The contest concluded Jan. 12, and surprisingly, CBS sideline reporter Jill Arrington (26 percent of the vote) defeated ABC's Melissa Stark (23 percent). That might be the outrage.
Playboy.com's poll isn't demeaning or insulting because all of the women involved were hired because they are beautiful.
Television sportscasting operates on a double standard. Someone like Stark, who does know her stuff and is a talented reporter, must look like Barbie to get on air while John Madden's gut gets celebrated.
Getting a vote by the Playboy.com poll simply shows that viewers recognize and gravitate to a pretty face, something that television has long betted on to snag higher ratings.

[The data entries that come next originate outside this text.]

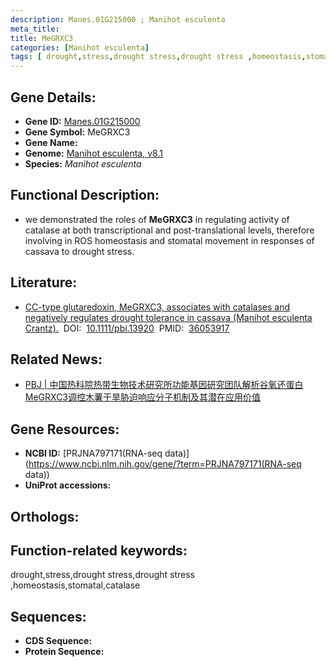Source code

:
 ```yaml
---
description: Manes.01G215000 ; Manihot esculenta
meta_title:
title: MeGRXC3
categories: [Manihot esculenta]
tags: [ drought,stress,drought stress,drought stress ,homeostasis,stomatal,catalase ]
---
```


## Gene Details:
- **Gene ID:**	[Manes.01G215000]()
- **Gene Symbol:** MeGRXC3
- **Gene Name:** 
- **Genome:** [Manihot esculenta, v8.1]()
- **Species:** *Manihot esculenta*

## Functional Description:
   - we demonstrated the roles of **MeGRXC3** in regulating activity of catalase at both transcriptional and post-translational levels, therefore involving in ROS homeostasis and stomatal movement in responses of cassava to drought stress. 

## Literature:
   - [CC-type glutaredoxin, MeGRXC3, associates with catalases and negatively regulates drought tolerance in cassava (Manihot esculenta Crantz).]( https://onlinelibrary.wiley.com/doi/10.1111/pbi.13920)&nbsp;&nbsp;DOI:&nbsp;&nbsp;[10.1111/pbi.13920](https://onlinelibrary.wiley.com/doi/10.1111/pbi.13920)&nbsp;&nbsp;PMID:&nbsp;&nbsp;[36053917](https://pubmed.ncbi.nlm.nih.gov/36053917/)

## Related News:
   - [PBJ | 中国热科院热带生物技术研究所功能基因研究团队解析谷氧还蛋白MeGRXC3调控木薯干旱胁迫响应分子机制及其潜在应用价值](https://mp.weixin.qq.com/s?__biz=Mzg3MDEwNDEyMg==&mid=2247537551&idx=1&sn=b1288cfbecff6b81f1ade9987e3e7fd9&chksm=ce90fedaf9e777ccbb5c6cf9e7d34a44ba160b4b1a99c8ec073c8626012f9cdef124d929c6b9&scene=27#wechat_redirect)

## Gene Resources:
- **NCBI ID:** [PRJNA797171(RNA-seq data)](https://www.ncbi.nlm.nih.gov/gene/?term=PRJNA797171(RNA-seq data))
- **UniProt accessions:** [](https://www.uniprot.org/uniprotkb//entry)

## Orthologs:


## Function-related keywords:
drought,stress,drought stress,drought stress ,homeostasis,stomatal,catalase

## Sequences:
- **CDS Sequence:**
- **Protein Sequence:**

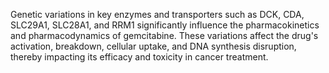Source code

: Genetic variations in key enzymes and transporters such as DCK, CDA, SLC29A1, SLC28A1, and RRM1 significantly influence the pharmacokinetics and pharmacodynamics of gemcitabine. These variations affect the drug's activation, breakdown, cellular uptake, and DNA synthesis disruption, thereby impacting its efficacy and toxicity in cancer treatment.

Arrington's victory guarantees CBS that at least one viewer will switch the channel to check out the babe who knows her football.
And while men are ogling Arrington or actually listening to her, CBS's competitors' ratings slip. CBS's go up and so do their advertising rates. The network makes money off of its pretty sideline reporter.
There's absolutely nothing wrong with using sexuality to advance one's self. Arrington declined Playboy's offer to pose nude, but doesn't have to be ashamed that she's attractive.
Despite the disservice that so-called-sportscasters like FOX's Jillian Barberie (a glorified weathergirl) do to the cause of women in sports journalism, talent still wins over beauty.
When ABC cleaned the Monday Night Football house last year, the network gave longtime NFL vet Leslie Visser the boot and gave her job to Stark, who had cultivated a following covering games for ESPN.